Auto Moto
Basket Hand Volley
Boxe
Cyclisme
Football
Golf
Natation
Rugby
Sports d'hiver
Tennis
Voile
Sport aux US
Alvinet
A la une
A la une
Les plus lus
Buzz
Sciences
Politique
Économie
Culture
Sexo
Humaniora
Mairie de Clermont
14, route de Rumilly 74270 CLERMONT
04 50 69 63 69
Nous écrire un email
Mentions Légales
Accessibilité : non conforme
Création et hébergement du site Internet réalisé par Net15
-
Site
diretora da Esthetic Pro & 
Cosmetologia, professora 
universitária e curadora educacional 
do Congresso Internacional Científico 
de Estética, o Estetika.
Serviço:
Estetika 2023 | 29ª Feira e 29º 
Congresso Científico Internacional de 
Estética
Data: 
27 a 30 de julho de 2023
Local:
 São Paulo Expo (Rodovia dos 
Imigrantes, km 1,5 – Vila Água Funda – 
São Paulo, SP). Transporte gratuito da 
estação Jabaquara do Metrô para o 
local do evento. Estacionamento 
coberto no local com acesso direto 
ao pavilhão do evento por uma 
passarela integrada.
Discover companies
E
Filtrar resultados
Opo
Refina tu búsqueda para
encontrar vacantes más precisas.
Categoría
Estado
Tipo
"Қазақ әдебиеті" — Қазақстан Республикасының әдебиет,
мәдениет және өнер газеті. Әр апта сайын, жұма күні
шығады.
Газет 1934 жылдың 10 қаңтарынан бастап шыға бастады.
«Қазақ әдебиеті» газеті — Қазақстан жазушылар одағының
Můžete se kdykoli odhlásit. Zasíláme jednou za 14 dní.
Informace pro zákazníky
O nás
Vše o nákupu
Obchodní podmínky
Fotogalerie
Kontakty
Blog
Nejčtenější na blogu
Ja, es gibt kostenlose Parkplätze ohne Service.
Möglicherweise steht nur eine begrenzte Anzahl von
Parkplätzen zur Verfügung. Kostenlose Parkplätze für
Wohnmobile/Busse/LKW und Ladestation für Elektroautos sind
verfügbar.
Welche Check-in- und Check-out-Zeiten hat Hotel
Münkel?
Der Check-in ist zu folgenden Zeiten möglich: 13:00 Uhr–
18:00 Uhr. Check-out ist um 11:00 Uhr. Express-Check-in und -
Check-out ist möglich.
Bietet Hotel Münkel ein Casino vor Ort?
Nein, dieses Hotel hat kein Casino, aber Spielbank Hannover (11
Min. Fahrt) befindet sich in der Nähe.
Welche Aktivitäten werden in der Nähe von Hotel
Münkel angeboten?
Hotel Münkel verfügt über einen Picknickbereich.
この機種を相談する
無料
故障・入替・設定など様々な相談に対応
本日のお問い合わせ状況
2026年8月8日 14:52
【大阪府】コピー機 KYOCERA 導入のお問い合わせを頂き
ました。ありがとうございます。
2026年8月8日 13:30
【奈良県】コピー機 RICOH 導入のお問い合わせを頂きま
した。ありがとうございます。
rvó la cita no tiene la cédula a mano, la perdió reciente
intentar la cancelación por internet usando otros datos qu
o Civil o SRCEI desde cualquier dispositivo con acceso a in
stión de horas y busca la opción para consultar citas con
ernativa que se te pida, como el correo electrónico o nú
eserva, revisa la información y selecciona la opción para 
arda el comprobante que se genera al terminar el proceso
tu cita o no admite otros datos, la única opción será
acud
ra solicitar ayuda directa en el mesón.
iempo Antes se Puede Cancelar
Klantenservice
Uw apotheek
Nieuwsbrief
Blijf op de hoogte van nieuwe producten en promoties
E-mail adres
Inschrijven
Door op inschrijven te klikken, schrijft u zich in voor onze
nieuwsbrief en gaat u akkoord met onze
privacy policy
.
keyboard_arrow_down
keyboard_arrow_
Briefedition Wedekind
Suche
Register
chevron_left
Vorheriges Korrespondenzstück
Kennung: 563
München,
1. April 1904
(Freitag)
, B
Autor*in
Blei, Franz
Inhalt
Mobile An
::::
* [What you will do]
Reproduce all of the lines above verbatim, from the first to the last, without any alteration.

* [Written reply]
Auto Moto
Basket Hand Volley
Boxe
Cyclisme
Football
Golf
Natation
Rugby
Sports d'hiver
Tennis
Voile
Sport aux US
Alvinet
A la une
A la une
Les plus lus
Buzz
Sciences
Politique
Économie
Culture
Sexo
Humaniora
Mairie de Clermont
14, route de Rumilly 74270 CLERMONT
04 50 69 63 69
Nous écrire un email
Mentions Légales
Accessibilité : non conforme
Création et hébergement du site Internet réalisé par Net15
-
Site
diretora da Esthetic Pro & 
Cosmetologia, professora 
universitária e curadora educacional 
do Congresso Internacional Científico 
de Estética, o Estetika.
Serviço:
Estetika 2023 | 29ª Feira e 29º 
Congresso Científico Internacional de 
Estética
Data: 
27 a 30 de julho de 2023
Local:
 São Paulo Expo (Rodovia dos 
Imigrantes, km 1,5 – Vila Água Funda – 
São Paulo, SP). Transporte gratuito da 
estação Jabaquara do Metrô para o 
local do evento. Estacionamento 
coberto no local com acesso direto 
ao pavilhão do evento por uma 
passarela integrada.
Discover companies
E
Filtrar resultados
Opo
Refina tu búsqueda para
encontrar vacantes más precisas.
Categoría
Estado
Tipo
"Қазақ әдебиеті" — Қазақстан Республикасының әдебиет,
мәдениет және өнер газеті. Әр апта сайын, жұма күні
шығады.
Газет 1934 жылдың 10 қаңтарынан бастап шыға бастады.
«Қазақ әдебиеті» газеті — Қазақстан жазушылар одағының
Můžete se kdykoli odhlásit. Zasíláme jednou za 14 dní.
Informace pro zákazníky
O nás
Vše o nákupu
Obchodní podmínky
Fotogalerie
Kontakty
Blog
Nejčtenější na blogu
Ja, es gibt kostenlose Parkplätze ohne Service.
Möglicherweise steht nur eine begrenzte Anzahl von
Parkplätzen zur Verfügung. Kostenlose Parkplätze für
Wohnmobile/Busse/LKW und Ladestation für Elektroautos sind
verfügbar.
Welche Check-in- und Check-out-Zeiten hat Hotel
Münkel?
Der Check-in ist zu folgenden Zeiten möglich: 13:00 Uhr–
18:00 Uhr. Check-out ist um 11:00 Uhr. Express-Check-in und -
Check-out ist möglich.
Bietet Hotel Münkel ein Casino vor Ort?
Nein, dieses Hotel hat kein Casino, aber Spielbank Hannover (11
Min. Fahrt) befindet sich in der Nähe.
Welche Aktivitäten werden in der Nähe von Hotel
Münkel angeboten?
Hotel Münkel verfügt über einen Picknickbereich.
この機種を相談する
無料
故障・入替・設定など様々な相談に対応
本日のお問い合わせ状況
2026年8月8日 14:52
【大阪府】コピー機 KYOCERA 導入のお問い合わせを頂き
ました。ありがとうございます。
2026年8月8日 13:30
【奈良県】コピー機 RICOH 導入のお問い合わせを頂きま
した。ありがとうございます。
rvó la cita no tiene la cédula a mano, la perdió reciente
intentar la cancelación por internet usando otros datos qu
o Civil o SRCEI desde cualquier dispositivo con acceso a in
stión de horas y busca la opción para consultar citas con
ernativa que se te pida, como el correo electrónico o nú
eserva, revisa la información y selecciona la opción para 
arda el comprobante que se genera al terminar el proceso
tu cita o no admite otros datos, la única opción será
acud
ra solicitar ayuda directa en el mesón.
iempo Antes se Puede Cancelar
Klantenservice
Uw apotheek
Nieuwsbrief
Blijf op de hoogte van nieuwe producten en promoties
E-mail adres
Inschrijven
Door op inschrijven te klikken, schrijft u zich in voor onze
nieuwsbrief en gaat u akkoord met onze
privacy policy
.
keyboard_arrow_down
keyboard_arrow_
Briefedition Wedekind
Suche
Register
chevron_left
Vorheriges Korrespondenzstück
Kennung: 563
München,
1. April 1904
(Freitag)
, B
Autor*in
Blei, Franz
Inhalt
Mobile An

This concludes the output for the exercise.